For many years it has been a common medical-surgical technique in the treatment of malignant tumors to inject radioactive seeds in the tumor that will provide radiation from the seeds. These seeds are small tubular sections filled with a radioactive material and sealed at each end. These seeds may be of any convenient size although they are frequently not more than one millimeter in diameter and 3-4 millimeters in length. The number and positioning of the seeds in the tissue depends upon the treatment considered most appropriate by the physician.
The devices for accomplishing these implantation treatments have varied considerably. One type which was used in the first of such treatments is shown in U.S. Pat. No. 2,269,963 having the appearance of a hand gun with a plunger along the barrel of the gun to advance and deposit seeds from the forward end of the device. Other more recent devices are seen in U.S. Pat. Nos. 3,921,632; 4,086,914; and 4,167,179.

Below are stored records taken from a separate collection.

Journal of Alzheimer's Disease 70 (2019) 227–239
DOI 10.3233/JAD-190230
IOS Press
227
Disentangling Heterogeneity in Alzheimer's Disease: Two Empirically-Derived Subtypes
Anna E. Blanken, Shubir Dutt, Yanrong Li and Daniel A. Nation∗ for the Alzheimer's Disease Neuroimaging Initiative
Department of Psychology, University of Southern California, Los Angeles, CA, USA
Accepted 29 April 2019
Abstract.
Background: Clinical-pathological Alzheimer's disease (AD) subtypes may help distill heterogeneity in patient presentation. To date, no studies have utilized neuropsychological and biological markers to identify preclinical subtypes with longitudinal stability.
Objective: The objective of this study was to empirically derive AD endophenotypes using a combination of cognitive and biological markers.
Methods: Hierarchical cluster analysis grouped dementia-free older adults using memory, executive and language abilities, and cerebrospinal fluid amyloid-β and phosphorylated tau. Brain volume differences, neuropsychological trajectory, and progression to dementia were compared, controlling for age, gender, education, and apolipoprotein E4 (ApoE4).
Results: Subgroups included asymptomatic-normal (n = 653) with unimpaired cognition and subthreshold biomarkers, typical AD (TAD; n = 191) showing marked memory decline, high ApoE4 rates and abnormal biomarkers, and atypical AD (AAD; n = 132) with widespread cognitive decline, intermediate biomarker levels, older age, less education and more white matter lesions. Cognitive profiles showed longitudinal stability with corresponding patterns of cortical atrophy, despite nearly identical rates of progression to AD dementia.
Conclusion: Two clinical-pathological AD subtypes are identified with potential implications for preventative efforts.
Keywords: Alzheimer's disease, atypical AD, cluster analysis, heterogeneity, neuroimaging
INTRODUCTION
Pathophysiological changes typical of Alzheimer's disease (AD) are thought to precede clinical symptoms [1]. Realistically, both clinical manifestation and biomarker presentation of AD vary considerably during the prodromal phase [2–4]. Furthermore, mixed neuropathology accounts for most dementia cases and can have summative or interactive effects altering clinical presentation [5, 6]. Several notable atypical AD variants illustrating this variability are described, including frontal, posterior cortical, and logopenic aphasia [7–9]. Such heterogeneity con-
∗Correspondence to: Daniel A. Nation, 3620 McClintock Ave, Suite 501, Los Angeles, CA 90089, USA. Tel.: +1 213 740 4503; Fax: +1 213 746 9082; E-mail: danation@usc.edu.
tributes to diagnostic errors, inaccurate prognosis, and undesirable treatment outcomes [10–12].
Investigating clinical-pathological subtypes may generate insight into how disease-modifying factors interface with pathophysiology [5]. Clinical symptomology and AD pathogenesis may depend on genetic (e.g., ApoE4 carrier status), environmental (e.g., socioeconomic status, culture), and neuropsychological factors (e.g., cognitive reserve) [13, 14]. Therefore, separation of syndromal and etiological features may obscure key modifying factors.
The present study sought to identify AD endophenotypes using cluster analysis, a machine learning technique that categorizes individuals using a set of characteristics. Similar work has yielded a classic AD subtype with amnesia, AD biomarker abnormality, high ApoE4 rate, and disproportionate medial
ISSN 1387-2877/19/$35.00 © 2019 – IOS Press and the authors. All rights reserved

These techniques involving guns or needles for implanting such seeds have proved to be deficient in many respects, particularly because they do not provide a means for implanting seeds at a precise spacing and location to perform the desired treatment. These deficiencies led me to seek other devices and methods by which the seeds could be located in a fixed spaced relationship to each other. One method I developed involved the use of a suture containing the seeds in a fixed spaced relationship. After the suture was threaded into the tissue the suture would be absorbed naturally in the human body, leaving the seeds in a fixed spaced relationship. The same basic idea was employed using a needle to inject seeds separated by absorbable spacers. My techniques were reported in the following articles:
The American Journal Roentgenology, Radium Therapy, And Nuclear Medicine, Vol. CXIV, No. 3 March, 1972, Pages 620-622. PA0 Radiology Vol. 105, No. 2, November 1972, Pages 454-455 PA0 Radiology Vol. 117, No. 3, December 1975, Pages 734-735 PA0 Surgery, Gynecology & Obstetrics, Vol. 1 or 2 May, 1976, Pages 667-670.
A more recent development of mine is a sheathed needle injection device which is loaded with 1-5 seeds without any absorbable spacer material, the sheathed needle is injected into the tissue, the seeds are ejected from the needle through slots in the sheath, and the sheathed needle is then withdrawn leaving the seeds in the tissue. This technique is described in Radiology, Vol. 122, No. 3, March 1977, Pages 832, 834. While this reported device is a vast improvement over previous techniques it, also lacked some precision in positioning the seeds because the method of ejecting seeds from the needle functioned imperfectly. Accordingly I have developed the device of this invention as a new and improved injector for implanting radioactive seeds in human tissue with precision.